*Material for this exercise:*

────────────────────

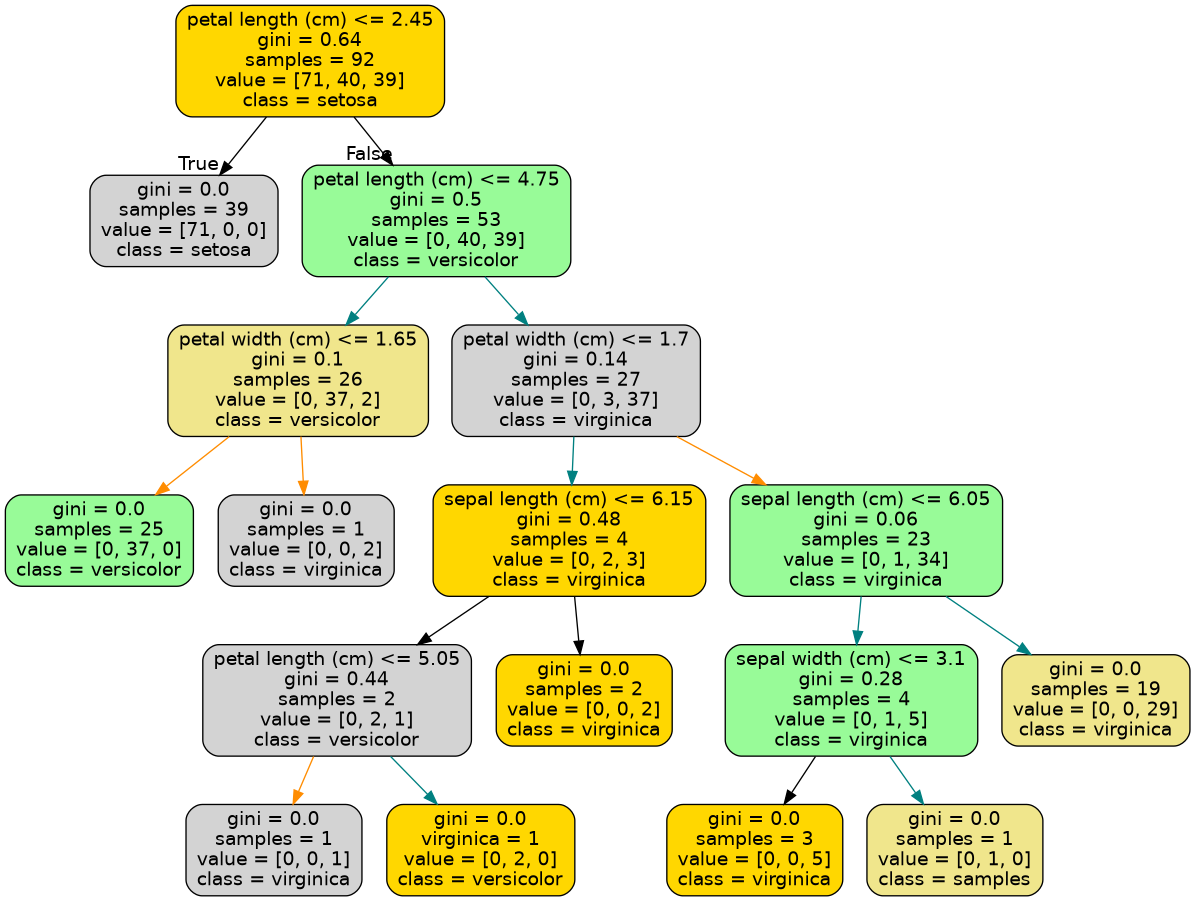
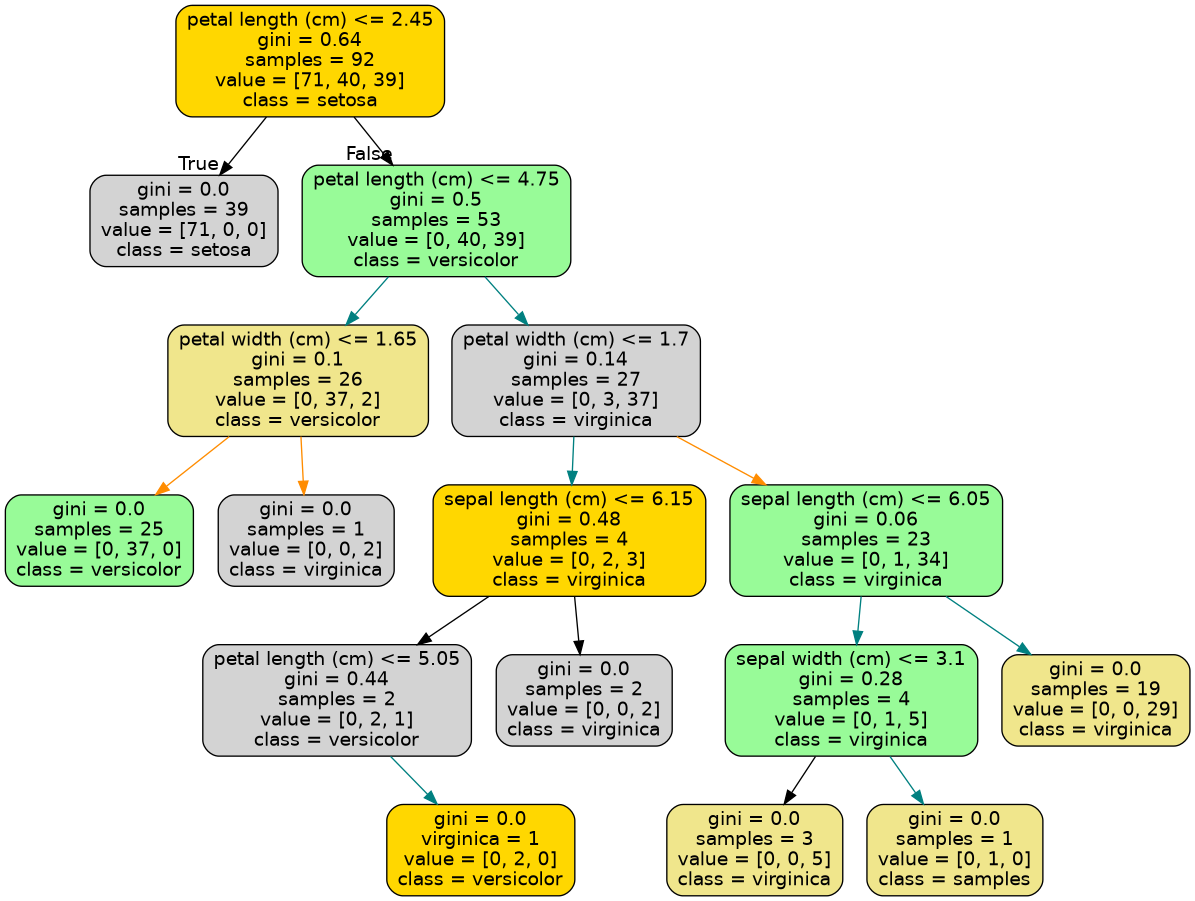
  digraph {
    node [color=black fillcolor=lightgrey fontname=helvetica shape=box style="filled, rounded"]
    edge [color=teal fontname=helvetica]
    n1 [fillcolor=gold label="petal length (cm) <= 2.45\ngini = 0.64\nsamples = 92\nvalue = [71, 40, 39]\nclass = setosa"]
    n2 [label="gini = 0.0\nsamples = 39\nvalue = [71, 0, 0]\nclass = setosa"]
    n3 [fillcolor=palegreen label="petal length (cm) <= 4.75\ngini = 0.5\nsamples = 53\nvalue = [0, 40, 39]\nclass = versicolor"]
    n4 [fillcolor=khaki label="petal width (cm) <= 1.65\ngini = 0.1\nsamples = 26\nvalue = [0, 37, 2]\nclass = versicolor"]
    n5 [label="petal width (cm) <= 1.7\ngini = 0.14\nsamples = 27\nvalue = [0, 3, 37]\nclass = virginica"]
    n6 [fillcolor=palegreen label="gini = 0.0\nsamples = 25\nvalue = [0, 37, 0]\nclass = versicolor"]
    n7 [label="gini = 0.0\nsamples = 1\nvalue = [0, 0, 2]\nclass = virginica"]
    n8 [fillcolor=gold label="sepal length (cm) <= 6.15\ngini = 0.48\nsamples = 4\nvalue = [0, 2, 3]\nclass = virginica"]
    n9 [fillcolor=palegreen label="sepal length (cm) <= 6.05\ngini = 0.06\nsamples = 23\nvalue = [0, 1, 34]\nclass = virginica"]
    n10 [label="petal length (cm) <= 5.05\ngini = 0.44\nsamples = 2\nvalue = [0, 2, 1]\nclass = versicolor"]
-   n11 [fillcolor=gold label="gini = 0.0\nsamples = 2\nvalue = [0, 0, 2]\nclass = virginica"]
+   n11 [label="gini = 0.0\nsamples = 2\nvalue = [0, 0, 2]\nclass = virginica"]
    n12 [fillcolor=palegreen label="sepal width (cm) <= 3.1\ngini = 0.28\nsamples = 4\nvalue = [0, 1, 5]\nclass = virginica"]
    n13 [fillcolor=khaki label="gini = 0.0\nsamples = 19\nvalue = [0, 0, 29]\nclass = virginica"]
-   n14 [label="gini = 0.0\nsamples = 1\nvalue = [0, 0, 1]\nclass = virginica"]
    n15 [fillcolor=gold label="gini = 0.0\nvirginica = 1\nvalue = [0, 2, 0]\nclass = versicolor"]
-   n16 [fillcolor=gold label="gini = 0.0\nsamples = 3\nvalue = [0, 0, 5]\nclass = virginica"]
+   n16 [fillcolor=khaki label="gini = 0.0\nsamples = 3\nvalue = [0, 0, 5]\nclass = virginica"]
    n17 [fillcolor=khaki label="gini = 0.0\nsamples = 1\nvalue = [0, 1, 0]\nclass = samples"]
    n1 -> n2 [color=black headlabel=True labelangle=45 labeldistance=2.5]
    n1 -> n3 [color=black headlabel=False labelangle=-45 labeldistance=2.5]
    n3 -> n4
    n3 -> n5
    n4 -> n6 [color=darkorange]
    n4 -> n7 [color=darkorange]
    n5 -> n8
    n5 -> n9 [color=darkorange]
    n8 -> n10 [color=black]
    n8 -> n11 [color=black]
    n9 -> n12
    n9 -> n13
-   n10 -> n14 [color=darkorange]
    n10 -> n15
    n12 -> n16 [color=black]
    n12 -> n17
  }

────────────────────

*The exercise:* Reproduce every line of the records above without a single change, leaving out the pictures.

*Final answer:*
  digraph {
    node [color=black fillcolor=lightgrey fontname=helvetica shape=box style="filled, rounded"]
    edge [color=teal fontname=helvetica]
    n1 [fillcolor=gold label="petal length (cm) <= 2.45\ngini = 0.64\nsamples = 92\nvalue = [71, 40, 39]\nclass = setosa"]
    n2 [label="gini = 0.0\nsamples = 39\nvalue = [71, 0, 0]\nclass = setosa"]
    n3 [fillcolor=palegreen label="petal length (cm) <= 4.75\ngini = 0.5\nsamples = 53\nvalue = [0, 40, 39]\nclass = versicolor"]
    n4 [fillcolor=khaki label="petal width (cm) <= 1.65\ngini = 0.1\nsamples = 26\nvalue = [0, 37, 2]\nclass = versicolor"]
    n5 [label="petal width (cm) <= 1.7\ngini = 0.14\nsamples = 27\nvalue = [0, 3, 37]\nclass = virginica"]
    n6 [fillcolor=palegreen label="gini = 0.0\nsamples = 25\nvalue = [0, 37, 0]\nclass = versicolor"]
    n7 [label="gini = 0.0\nsamples = 1\nvalue = [0, 0, 2]\nclass = virginica"]
    n8 [fillcolor=gold label="sepal length (cm) <= 6.15\ngini = 0.48\nsamples = 4\nvalue = [0, 2, 3]\nclass = virginica"]
    n9 [fillcolor=palegreen label="sepal length (cm) <= 6.05\ngini = 0.06\nsamples = 23\nvalue = [0, 1, 34]\nclass = virginica"]
    n10 [label="petal length (cm) <= 5.05\ngini = 0.44\nsamples = 2\nvalue = [0, 2, 1]\nclass = versicolor"]
-   n11 [fillcolor=gold label="gini = 0.0\nsamples = 2\nvalue = [0, 0, 2]\nclass = virginica"]
+   n11 [label="gini = 0.0\nsamples = 2\nvalue = [0, 0, 2]\nclass = virginica"]
    n12 [fillcolor=palegreen label="sepal width (cm) <= 3.1\ngini = 0.28\nsamples = 4\nvalue = [0, 1, 5]\nclass = virginica"]
    n13 [fillcolor=khaki label="gini = 0.0\nsamples = 19\nvalue = [0, 0, 29]\nclass = virginica"]
-   n14 [label="gini = 0.0\nsamples = 1\nvalue = [0, 0, 1]\nclass = virginica"]
    n15 [fillcolor=gold label="gini = 0.0\nvirginica = 1\nvalue = [0, 2, 0]\nclass = versicolor"]
-   n16 [fillcolor=gold label="gini = 0.0\nsamples = 3\nvalue = [0, 0, 5]\nclass = virginica"]
+   n16 [fillcolor=khaki label="gini = 0.0\nsamples = 3\nvalue = [0, 0, 5]\nclass = virginica"]
    n17 [fillcolor=khaki label="gini = 0.0\nsamples = 1\nvalue = [0, 1, 0]\nclass = samples"]
    n1 -> n2 [color=black headlabel=True labelangle=45 labeldistance=2.5]
    n1 -> n3 [color=black headlabel=False labelangle=-45 labeldistance=2.5]
    n3 -> n4
    n3 -> n5
    n4 -> n6 [color=darkorange]
    n4 -> n7 [color=darkorange]
    n5 -> n8
    n5 -> n9 [color=darkorange]
    n8 -> n10 [color=black]
    n8 -> n11 [color=black]
    n9 -> n12
    n9 -> n13
-   n10 -> n14 [color=darkorange]
    n10 -> n15
    n12 -> n16 [color=black]
    n12 -> n17
  }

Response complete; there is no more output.